沈葆,从我的特别经费中拨一笔款子,用于轮机舱加装通风扇、提供清凉饮料和防护用品,并设立轮机兵专项津贴。
我要看到这些兄弟的精气神提起来!”
刘步蟾和周围的轮机兵闻言,都愣住了。
改善环境?还有津贴?
这可是破天荒头一遭!
几名原本麻木的兵士眼中,终于有了些不一样的光彩。
“林会办……这,这如何使得?”刘步蟾既感动又有些不安。
“没有健康的‘心脏’和忠诚的‘血液’,再好的战舰也只是废铁。”
林承志拍了拍刘步蟾的肩膀。
“按我说的做。出了问题,我来担着。”
回到提督署书房,林承志先给盛宣怀回电,只简单一句:“一切按计划进行,京师流言,不足为虑。婚期之事,容后再议,请婉复格格。”
他必须顶住压力,将轮机改造推进下去。
至于婚期,现在根本不是考虑的时候。
林承志唤来安德烈亚斯:“通知我们在北京的人,查清楚是哪些御史在串联,背后有没有特别的人物或势力指使。

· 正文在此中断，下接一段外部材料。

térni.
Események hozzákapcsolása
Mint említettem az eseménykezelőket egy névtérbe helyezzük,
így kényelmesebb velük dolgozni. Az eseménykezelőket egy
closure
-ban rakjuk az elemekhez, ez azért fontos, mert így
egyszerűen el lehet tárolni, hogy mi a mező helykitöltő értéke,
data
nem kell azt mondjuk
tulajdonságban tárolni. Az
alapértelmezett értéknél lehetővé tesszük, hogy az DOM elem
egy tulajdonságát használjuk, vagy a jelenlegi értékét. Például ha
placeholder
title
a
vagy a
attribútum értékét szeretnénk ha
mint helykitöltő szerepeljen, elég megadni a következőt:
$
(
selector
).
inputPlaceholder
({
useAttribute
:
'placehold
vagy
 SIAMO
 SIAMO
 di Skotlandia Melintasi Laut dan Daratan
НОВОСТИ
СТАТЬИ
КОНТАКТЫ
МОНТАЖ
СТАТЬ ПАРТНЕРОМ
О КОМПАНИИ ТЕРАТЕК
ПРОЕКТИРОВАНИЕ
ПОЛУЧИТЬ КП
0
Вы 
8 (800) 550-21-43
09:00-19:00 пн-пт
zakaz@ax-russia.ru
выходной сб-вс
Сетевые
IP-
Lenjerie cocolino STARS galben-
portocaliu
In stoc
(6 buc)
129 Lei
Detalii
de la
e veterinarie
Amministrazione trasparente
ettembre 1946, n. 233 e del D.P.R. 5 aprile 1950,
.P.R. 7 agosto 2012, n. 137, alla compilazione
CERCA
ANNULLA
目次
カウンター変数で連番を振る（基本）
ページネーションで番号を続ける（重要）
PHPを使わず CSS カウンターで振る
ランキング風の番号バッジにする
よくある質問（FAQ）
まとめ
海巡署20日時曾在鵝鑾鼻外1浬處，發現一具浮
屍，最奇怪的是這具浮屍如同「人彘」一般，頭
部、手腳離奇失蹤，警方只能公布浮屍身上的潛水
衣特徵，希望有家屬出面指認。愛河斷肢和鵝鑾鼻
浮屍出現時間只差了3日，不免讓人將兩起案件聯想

另外,给上海发电,询问赵四那条线,和天津这边有没有新的关联发现。
还有,苏菲那里关于日本海军最新动向的分析报告,出来了没有?”
安德烈亚斯一一记下,低声道:“林,圣殿骑士团刚截获一份从长崎发往天津日租界的加密商业电报。
内容经过初步破译,似乎是在询问‘特定型号锅炉水管和冷凝器铜管’的在华采购渠道和价格,数量不小,而且要求‘急件’。
收货方……指向天津一家与日本商社关系密切的华商洋行。”
林承志眼神骤然锐利!
日本人在打探甚至试图采购锅炉和冷凝器部件?
他们自己的舰船不需要从中国采购这些。
那么,目标很可能是……北洋水师的备件供应链?
是想摸清我们的库存和维修能力?
还是更恶毒地想通过控制或污染备件供应,来破坏我们的轮机检修?
“立刻通知徐文伯和沈葆!”林承志沉声道。
“我们所有关键备件的采购渠道,立刻进行全面核查和安全升级!
尤其是即将用于‘定远’舰检修的那些部件,来源必须绝对可靠,入库前要经过多重检验!
另外,让圣殿骑士团和共济会,重点监控那家华商洋行和与之相关的所有日本商社!”